Copyright © 2019 Lee et al. This is an open-access article distributed under the terms of the Creative Commons Attribution (CC BY 3.0) License, which permits unrestricted use, distribution, and reproduction in any medium, provided the original author and source are credited.

Abstract

Telomere length is associated with age-related diseases and is highly heritable. It is unclear, however, to what extent epigenetic modifications are associated with leukocyte telomere length (LTL).
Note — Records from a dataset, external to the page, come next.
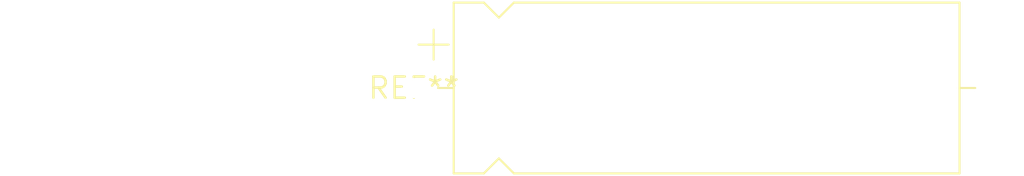
<source format=kicad_pcb>
(kicad_pcb (version 20240108) (generator pcbnew)

  (general
    (thickness 1.6)
  )

  (paper "A4")
  (layers
    (0 "F.Cu" signal)
    (31 "B.Cu" signal)
    (32 "B.Adhes" user "B.Adhesive")
    (33 "F.Adhes" user "F.Adhesive")
    (34 "B.Paste" user)
    (35 "F.Paste" user)
    (36 "B.SilkS" user "B.Silkscreen")
    (37 "F.SilkS" user "F.Silkscreen")
    (38 "B.Mask" user)
    (39 "F.Mask" user)
    (40 "Dwgs.User" user "User.Drawings")
    (41 "Cmts.User" user "User.Comments")
    (42 "Eco1.User" user "User.Eco1")
    (43 "Eco2.User" user "User.Eco2")
    (44 "Edge.Cuts" user)
    (45 "Margin" user)
    (46 "B.CrtYd" user "B.Courtyard")
    (47 "F.CrtYd" user "F.Courtyard")
    (48 "B.Fab" user)
    (49 "F.Fab" user)
    (50 "User.1" user)
    (51 "User.2" user)
    (52 "User.3" user)
    (53 "User.4" user)
    (54 "User.5" user)
    (55 "User.6" user)
    (56 "User.7" user)
    (57 "User.8" user)
    (58 "User.9" user)
  )

  (setup
    (pad_to_mask_clearance 0)
    (pcbplotparams
      (layerselection 0x00010fc_ffffffff)
      (plot_on_all_layers_selection 0x0000000_00000000)
      (disableapertmacros false)
      (usegerberextensions false)
      (usegerberattributes false)
      (usegerberadvancedattributes false)
      (creategerberjobfile false)
      (dashed_line_dash_ratio 12.000000)
      (dashed_line_gap_ratio 3.000000)
      (svgprecision 4)
      (plotframeref false)
      (viasonmask false)
      (mode 1)
      (useauxorigin false)
      (hpglpennumber 1)
      (hpglpenspeed 20)
      (hpglpendiameter 15.000000)
      (dxfpolygonmode false)
      (dxfimperialunits false)
      (dxfusepcbnewfont false)
      (psnegative false)
      (psa4output false)
      (plotreference false)
      (plotvalue false)
      (plotinvisibletext false)
      (sketchpadsonfab false)
      (subtractmaskfromsilk false)
      (outputformat 1)
      (mirror false)
      (drillshape 1)
      (scaleselection 1)
      (outputdirectory "")
    )
  )

  (net 0 "")

  (footprint "CP_Axial_L30.0mm_D10.0mm_P35.00mm_Horizontal" (layer "F.Cu") (at 0 0))

)

</source>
In this study, we conducted a large-scale epigenome-wide association study (EWAS) of LTL using seven large cohorts (n=5,713) – the Framingham Heart Study, the Jackson Heart Study, the Women’s Health Initiative, the Bogalusa Heart Study, the Lothian Birth Cohorts of 1921 and 1936, and the Longitudinal Study of Aging Danish Twins. Our stratified analysis suggests that EWAS findings for women of African ancestry may be distinct from those of three other groups: males of African ancestry, and males and females of European ancestry. Using a meta-analysis framework, we identified DNA methylation (DNAm) levels at 823 CpG sites to be significantly associated (P<1E-7) with LTL after adjusting for age, sex, ethnicity, and imputed white blood cell counts. Functional enrichment analyses revealed that these CpG sites are near genes that play a role in circadian rhythm, blood coagulation, and wound healing. Weighted correlation network analysis identified four co-methylation modules associated with LTL, age, and blood cell counts. Overall, this study reveals highly significant relationships between two hallmarks of aging: telomere biology and epigenetic changes.